In 1808 Manzoni married Henriette Blondel, daughter of a Swiss Calvinist banker. His wife became increasingly interested in Jansenism, and in 1810, after she had joined the Catholic Church, they were remarried in a Catholic ceremony in Paris. At the time Manzoni, a rationalist, was but nominally Catholic; however, an intense emotional experience soon after his remarriage brought about a genuine conversion. His group of poems The Sacred Hymns, published during the period between 1812 and 1815, reflect his religious concerns.

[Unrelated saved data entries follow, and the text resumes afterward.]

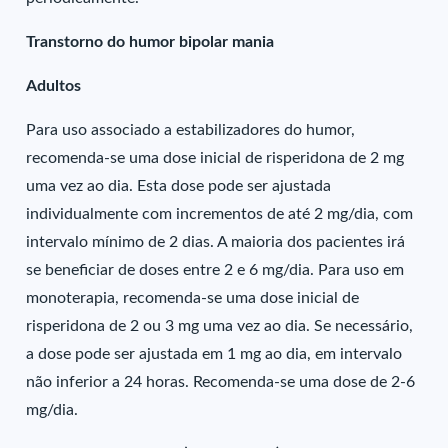
Transtorno do humor bipolar mania
Adultos
Para uso associado a estabilizadores do humor,
recomenda-se uma dose inicial de risperidona de 2 mg
uma vez ao dia. Esta dose pode ser ajustada
individualmente com incrementos de até 2 mg/dia, com
intervalo mínimo de 2 dias. A maioria dos pacientes irá
se beneficiar de doses entre 2 e 6 mg/dia. Para uso em
monoterapia, recomenda-se uma dose inicial de
risperidona de 2 ou 3 mg uma vez ao dia. Se necessário,
a dose pode ser ajustada em 1 mg ao dia, em intervalo
não inferior a 24 horas. Recomenda-se uma dose de 2-6
mg/dia.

The Manzonis moved to the villa at Brusuglio, where in spite of revolution, Austrian occupation, and business difficulties the author spent his remaining years. In 1820 his first tragedy, Il conte di Carmagnola, appeared. It was received with adverse criticism, although Johann Wolfgang von Goethe came to Manzoni’s defense. When Napoleon died, Manzoni wrote his most famous ode, “The Napoleonic Ode,” and followed that with another tragedy, Adelchi. His most famous work, the historical novel The Betrothed, brought him literary fame upon its publication in 1827, and Manzoni spent most of his remaining creative effort on revisions and additions to this work and in writing minor essays.
In 1833 Henriette died. Four years later he married Countess Teresa Borri-Stampa, a widow, who died in 1861. Of his six daughters, five died young; his three sons were spendthrifts, drunkards, and troublemakers, and the eldest died one month before his father. Manzoni died on May 22, 1873, two weeks after he had been injured in a fall on the steps of the church of San Fedele in Milan.